Causal inference is the set of ideas and methods we use to answer questions like: If we change X, what happens to Y? That sounds simple, but most data only shows what happened in the past — not what would have happened under a different choice.
Standard statistics often describes associations: patients on drug A have lower blood sugar on average than patients not on drug A. Causal inference asks a harder question: Did the drug cause the improvement, or would those patients have improved anyway because of age, diet, or severity?
The goal is not perfect certainty. The goal is disciplined reasoning: state the question clearly, make assumptions explicit, choose a method that matches your data and design, and check how fragile the answer is.
The counterfactual idea
At the heart of causality is the counterfactual — the unobserved alternative. For each person or unit, we imagine two worlds: one where they received the treatment and one where they did not. The causal effect is the difference between those worlds.

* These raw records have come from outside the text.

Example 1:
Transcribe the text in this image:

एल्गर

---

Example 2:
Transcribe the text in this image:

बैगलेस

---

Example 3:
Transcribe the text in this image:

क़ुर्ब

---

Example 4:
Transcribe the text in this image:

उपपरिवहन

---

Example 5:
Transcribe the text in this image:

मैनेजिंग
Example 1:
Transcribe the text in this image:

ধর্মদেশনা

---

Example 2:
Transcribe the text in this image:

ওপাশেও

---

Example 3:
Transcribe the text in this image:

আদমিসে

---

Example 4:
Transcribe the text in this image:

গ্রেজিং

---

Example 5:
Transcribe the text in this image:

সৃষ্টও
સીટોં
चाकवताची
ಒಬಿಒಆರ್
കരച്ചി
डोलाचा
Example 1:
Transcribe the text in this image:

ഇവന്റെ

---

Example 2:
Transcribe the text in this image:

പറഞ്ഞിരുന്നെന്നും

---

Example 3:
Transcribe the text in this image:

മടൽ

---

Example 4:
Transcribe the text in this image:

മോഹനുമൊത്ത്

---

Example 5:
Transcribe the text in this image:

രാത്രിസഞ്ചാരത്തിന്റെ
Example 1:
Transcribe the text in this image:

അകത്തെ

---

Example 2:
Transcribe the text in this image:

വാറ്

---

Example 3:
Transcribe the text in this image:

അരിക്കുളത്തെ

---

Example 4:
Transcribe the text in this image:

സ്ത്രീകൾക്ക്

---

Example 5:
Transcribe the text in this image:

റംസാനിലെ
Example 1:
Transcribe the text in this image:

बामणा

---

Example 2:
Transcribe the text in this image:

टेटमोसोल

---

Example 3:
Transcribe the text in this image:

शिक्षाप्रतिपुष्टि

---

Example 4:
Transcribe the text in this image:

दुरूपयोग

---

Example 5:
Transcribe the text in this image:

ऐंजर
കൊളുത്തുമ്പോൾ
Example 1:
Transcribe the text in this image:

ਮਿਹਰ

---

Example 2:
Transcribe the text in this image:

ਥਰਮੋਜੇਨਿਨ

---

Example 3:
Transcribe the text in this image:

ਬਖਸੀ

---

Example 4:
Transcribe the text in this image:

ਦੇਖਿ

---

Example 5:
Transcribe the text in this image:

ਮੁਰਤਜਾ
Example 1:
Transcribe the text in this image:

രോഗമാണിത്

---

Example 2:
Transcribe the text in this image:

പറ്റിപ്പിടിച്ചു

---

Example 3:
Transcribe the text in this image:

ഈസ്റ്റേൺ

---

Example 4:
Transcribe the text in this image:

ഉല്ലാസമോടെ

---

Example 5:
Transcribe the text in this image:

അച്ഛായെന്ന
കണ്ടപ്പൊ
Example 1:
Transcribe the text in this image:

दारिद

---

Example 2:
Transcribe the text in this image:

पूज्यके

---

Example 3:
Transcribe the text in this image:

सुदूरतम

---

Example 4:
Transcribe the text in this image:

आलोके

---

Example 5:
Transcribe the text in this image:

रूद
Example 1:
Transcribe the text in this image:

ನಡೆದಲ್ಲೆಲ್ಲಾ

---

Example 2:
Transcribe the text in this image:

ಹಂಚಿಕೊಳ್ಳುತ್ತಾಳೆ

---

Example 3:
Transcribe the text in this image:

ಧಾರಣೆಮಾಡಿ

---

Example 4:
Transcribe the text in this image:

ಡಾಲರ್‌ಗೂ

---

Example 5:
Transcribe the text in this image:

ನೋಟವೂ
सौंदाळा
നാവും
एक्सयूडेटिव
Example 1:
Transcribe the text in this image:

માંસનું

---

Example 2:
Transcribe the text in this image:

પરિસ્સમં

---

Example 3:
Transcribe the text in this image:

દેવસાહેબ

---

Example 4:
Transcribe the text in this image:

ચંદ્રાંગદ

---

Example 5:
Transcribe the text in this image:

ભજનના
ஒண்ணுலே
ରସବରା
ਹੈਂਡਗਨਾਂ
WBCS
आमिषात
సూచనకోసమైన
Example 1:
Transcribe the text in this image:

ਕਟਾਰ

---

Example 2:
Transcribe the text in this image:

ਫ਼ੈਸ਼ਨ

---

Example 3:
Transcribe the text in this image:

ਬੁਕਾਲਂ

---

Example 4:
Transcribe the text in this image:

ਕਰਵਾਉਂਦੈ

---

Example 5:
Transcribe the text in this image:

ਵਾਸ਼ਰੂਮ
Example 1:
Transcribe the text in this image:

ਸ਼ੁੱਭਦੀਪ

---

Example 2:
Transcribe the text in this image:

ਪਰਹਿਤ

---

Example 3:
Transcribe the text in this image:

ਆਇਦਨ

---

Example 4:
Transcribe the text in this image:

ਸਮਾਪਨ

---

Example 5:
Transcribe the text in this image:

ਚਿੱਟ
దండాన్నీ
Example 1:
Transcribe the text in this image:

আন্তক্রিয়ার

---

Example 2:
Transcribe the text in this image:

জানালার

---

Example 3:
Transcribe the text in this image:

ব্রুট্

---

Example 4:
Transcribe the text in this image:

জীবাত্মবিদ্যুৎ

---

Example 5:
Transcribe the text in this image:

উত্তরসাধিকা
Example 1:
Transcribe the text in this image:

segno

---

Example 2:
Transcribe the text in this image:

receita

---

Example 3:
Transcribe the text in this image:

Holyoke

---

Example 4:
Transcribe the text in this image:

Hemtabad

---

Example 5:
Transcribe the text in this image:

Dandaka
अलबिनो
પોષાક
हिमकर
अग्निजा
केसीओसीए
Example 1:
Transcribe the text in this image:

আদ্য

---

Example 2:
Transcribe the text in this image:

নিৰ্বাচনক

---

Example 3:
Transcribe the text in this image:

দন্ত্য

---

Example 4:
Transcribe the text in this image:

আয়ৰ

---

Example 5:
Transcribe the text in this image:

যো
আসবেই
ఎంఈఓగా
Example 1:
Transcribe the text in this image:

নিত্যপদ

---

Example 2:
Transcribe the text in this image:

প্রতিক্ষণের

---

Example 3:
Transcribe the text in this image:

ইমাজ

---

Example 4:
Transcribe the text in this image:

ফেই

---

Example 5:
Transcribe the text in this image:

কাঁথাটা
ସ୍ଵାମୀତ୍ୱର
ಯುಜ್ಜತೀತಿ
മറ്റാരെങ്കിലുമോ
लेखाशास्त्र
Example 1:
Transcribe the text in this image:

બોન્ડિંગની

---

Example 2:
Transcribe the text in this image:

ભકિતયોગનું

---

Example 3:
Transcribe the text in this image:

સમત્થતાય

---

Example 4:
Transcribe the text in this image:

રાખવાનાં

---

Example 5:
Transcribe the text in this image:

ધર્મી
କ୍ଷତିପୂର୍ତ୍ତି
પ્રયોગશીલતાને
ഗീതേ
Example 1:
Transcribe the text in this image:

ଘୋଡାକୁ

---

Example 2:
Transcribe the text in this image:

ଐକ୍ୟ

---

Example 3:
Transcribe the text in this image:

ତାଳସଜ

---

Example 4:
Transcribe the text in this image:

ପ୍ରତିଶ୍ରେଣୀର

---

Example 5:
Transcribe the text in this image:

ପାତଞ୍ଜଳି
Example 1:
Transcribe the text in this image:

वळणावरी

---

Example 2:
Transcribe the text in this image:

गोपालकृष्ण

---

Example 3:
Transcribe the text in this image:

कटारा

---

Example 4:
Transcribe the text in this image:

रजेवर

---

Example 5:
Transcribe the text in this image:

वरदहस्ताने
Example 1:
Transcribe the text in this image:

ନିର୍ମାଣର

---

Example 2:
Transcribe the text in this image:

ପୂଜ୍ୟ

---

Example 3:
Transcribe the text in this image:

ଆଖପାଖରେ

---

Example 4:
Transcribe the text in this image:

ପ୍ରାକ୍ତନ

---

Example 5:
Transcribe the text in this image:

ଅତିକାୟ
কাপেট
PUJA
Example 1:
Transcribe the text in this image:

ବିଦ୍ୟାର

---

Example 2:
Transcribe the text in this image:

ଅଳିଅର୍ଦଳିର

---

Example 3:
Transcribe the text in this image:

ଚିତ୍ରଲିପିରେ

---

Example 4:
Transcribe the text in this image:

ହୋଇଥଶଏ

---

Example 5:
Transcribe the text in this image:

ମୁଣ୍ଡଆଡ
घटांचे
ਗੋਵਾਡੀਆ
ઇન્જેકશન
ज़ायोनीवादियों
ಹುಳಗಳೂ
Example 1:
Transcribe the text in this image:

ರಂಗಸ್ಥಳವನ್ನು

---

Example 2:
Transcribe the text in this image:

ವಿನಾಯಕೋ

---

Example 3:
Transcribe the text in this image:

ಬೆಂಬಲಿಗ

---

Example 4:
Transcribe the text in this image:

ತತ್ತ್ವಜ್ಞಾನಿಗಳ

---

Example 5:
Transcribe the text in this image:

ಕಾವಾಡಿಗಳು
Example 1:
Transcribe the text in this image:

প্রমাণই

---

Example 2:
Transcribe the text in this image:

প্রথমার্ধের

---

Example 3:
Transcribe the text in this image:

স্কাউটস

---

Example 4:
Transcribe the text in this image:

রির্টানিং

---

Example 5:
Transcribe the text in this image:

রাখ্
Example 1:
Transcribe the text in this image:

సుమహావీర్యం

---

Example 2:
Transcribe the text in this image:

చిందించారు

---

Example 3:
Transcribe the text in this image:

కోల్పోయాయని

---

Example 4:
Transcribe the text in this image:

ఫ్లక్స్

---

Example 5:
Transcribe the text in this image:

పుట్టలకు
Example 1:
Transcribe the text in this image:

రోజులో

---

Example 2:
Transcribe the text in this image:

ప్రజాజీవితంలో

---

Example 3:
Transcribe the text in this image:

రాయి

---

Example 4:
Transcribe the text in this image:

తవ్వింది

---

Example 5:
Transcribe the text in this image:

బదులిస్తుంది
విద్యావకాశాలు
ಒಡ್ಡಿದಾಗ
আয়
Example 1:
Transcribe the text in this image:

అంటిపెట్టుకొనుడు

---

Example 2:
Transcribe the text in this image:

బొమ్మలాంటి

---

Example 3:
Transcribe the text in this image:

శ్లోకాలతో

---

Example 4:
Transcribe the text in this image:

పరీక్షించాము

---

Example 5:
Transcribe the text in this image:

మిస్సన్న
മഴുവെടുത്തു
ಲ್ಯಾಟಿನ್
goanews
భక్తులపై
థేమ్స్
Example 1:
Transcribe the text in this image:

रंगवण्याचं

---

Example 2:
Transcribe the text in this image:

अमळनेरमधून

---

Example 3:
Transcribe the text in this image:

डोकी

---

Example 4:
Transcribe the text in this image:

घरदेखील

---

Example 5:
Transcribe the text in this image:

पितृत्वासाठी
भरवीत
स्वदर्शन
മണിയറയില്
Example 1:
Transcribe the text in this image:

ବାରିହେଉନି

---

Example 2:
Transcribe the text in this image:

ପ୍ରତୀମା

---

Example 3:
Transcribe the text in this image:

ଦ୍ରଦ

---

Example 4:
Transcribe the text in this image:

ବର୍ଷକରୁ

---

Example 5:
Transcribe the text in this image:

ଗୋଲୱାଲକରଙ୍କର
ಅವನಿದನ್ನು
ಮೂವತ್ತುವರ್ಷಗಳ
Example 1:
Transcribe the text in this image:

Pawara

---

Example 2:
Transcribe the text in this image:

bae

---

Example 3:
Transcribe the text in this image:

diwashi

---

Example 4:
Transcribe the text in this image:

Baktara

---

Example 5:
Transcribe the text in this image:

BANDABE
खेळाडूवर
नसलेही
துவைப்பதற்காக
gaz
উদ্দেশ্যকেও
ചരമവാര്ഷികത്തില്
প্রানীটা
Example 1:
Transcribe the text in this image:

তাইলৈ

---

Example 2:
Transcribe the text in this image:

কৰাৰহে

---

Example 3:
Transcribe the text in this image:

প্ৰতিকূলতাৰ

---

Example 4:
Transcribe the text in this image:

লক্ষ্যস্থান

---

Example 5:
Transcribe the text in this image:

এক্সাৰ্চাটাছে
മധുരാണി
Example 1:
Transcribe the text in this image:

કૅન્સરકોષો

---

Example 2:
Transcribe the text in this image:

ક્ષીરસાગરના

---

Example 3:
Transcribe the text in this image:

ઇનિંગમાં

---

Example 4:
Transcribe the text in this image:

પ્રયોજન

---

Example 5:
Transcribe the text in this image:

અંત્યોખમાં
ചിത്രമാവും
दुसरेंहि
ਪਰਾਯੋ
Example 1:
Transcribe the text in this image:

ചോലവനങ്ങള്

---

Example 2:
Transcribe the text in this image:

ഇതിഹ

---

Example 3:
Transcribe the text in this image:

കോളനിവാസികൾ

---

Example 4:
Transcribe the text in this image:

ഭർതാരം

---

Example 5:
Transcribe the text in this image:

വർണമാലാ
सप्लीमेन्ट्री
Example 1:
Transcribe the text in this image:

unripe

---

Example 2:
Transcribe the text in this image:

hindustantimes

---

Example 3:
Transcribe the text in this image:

We never observe both worlds for the same unit. Causal methods use design (randomization), structure (graphs), or modeling (adjustment, matching) to approximate that comparison from observable data.
Why tools like CausalLens exist
Modern causal inference combines statistics, econometrics, and computer science. Methods such as propensity score matching, difference-in-differences, and causal forests each address different data structures.
Software lowers the barrier: you upload a dataset, specify treatment and outcome, and compare multiple methods with balance checks and plain-English summaries — without writing custom code for every study.